▶ _Exercise description_
Copy the rows from the first one up to and including the line with "Reading left to right, extract", putting "mean" in place of "average" and leaving everything else the same.

++++ Given data

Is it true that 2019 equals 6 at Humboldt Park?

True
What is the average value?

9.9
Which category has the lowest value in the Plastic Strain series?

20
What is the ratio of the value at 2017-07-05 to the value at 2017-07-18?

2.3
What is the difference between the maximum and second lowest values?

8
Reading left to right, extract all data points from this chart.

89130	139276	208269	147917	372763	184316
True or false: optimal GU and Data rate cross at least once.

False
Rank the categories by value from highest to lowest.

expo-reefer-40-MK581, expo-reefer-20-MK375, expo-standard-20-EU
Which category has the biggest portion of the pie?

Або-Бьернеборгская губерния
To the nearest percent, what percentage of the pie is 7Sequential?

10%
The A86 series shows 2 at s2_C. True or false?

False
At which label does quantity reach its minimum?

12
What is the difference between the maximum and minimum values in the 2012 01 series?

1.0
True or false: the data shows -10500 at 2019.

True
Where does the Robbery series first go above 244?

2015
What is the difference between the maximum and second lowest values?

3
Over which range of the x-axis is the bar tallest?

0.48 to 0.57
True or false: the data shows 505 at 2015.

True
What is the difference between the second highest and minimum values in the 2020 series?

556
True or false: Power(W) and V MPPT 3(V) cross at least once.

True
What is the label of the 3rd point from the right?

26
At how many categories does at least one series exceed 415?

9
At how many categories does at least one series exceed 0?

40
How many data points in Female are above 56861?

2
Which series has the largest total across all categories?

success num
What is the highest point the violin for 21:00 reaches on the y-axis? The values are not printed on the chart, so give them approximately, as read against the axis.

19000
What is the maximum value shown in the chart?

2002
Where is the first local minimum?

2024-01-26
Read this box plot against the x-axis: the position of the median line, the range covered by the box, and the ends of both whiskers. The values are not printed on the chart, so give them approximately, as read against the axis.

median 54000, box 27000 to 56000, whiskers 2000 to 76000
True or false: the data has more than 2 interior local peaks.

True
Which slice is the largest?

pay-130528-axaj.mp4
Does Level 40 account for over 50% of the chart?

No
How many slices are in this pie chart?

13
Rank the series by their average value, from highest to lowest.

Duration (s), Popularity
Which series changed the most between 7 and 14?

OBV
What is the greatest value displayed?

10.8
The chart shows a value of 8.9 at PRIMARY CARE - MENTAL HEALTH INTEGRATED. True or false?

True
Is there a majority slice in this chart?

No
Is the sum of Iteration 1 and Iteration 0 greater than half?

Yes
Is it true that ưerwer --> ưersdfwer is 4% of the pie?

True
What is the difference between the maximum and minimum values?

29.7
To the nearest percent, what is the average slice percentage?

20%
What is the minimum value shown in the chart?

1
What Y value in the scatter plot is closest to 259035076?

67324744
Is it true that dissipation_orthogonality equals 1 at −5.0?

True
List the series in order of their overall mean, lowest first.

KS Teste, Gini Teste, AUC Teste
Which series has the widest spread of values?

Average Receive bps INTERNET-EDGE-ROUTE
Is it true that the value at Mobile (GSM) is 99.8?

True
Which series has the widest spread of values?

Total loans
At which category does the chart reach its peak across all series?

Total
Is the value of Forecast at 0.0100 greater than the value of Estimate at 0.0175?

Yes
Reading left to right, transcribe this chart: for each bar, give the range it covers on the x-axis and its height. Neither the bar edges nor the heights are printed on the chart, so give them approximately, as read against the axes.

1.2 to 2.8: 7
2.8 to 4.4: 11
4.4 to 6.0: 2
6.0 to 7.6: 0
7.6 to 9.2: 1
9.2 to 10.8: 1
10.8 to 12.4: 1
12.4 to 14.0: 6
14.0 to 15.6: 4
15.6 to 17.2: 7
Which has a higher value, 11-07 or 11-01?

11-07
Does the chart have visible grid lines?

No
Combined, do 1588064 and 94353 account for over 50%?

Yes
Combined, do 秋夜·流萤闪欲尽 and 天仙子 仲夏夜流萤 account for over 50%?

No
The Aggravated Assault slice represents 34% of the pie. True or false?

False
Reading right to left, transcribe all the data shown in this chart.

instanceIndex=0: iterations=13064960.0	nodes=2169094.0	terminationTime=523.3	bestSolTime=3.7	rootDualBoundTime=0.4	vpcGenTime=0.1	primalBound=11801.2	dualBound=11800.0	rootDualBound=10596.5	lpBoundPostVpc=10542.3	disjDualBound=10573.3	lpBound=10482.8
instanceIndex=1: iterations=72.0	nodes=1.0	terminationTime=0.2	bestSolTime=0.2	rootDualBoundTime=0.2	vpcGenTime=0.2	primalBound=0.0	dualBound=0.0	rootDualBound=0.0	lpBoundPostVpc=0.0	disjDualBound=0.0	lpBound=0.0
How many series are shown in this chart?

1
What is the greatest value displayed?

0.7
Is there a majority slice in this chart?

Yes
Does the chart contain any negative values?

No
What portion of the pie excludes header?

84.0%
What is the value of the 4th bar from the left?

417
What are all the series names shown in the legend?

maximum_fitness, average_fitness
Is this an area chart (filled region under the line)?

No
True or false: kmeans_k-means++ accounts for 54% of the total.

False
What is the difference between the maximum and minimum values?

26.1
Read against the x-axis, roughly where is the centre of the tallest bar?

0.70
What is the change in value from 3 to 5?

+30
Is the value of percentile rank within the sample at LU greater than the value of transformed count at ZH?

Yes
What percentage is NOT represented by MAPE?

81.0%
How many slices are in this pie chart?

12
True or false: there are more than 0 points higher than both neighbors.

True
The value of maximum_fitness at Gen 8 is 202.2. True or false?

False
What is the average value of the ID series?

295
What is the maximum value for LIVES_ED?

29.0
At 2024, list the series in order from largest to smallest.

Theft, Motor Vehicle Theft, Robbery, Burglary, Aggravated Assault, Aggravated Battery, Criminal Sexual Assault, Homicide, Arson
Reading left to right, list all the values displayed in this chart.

++++++++

▶ _Exercise solution_
Is it true that 2019 equals 6 at Humboldt Park?

True
What is the mean value?

9.9
Which category has the lowest value in the Plastic Strain series?

20
What is the ratio of the value at 2017-07-05 to the value at 2017-07-18?

2.3
What is the difference between the maximum and second lowest values?

8
Reading left to right, extract all data points from this chart.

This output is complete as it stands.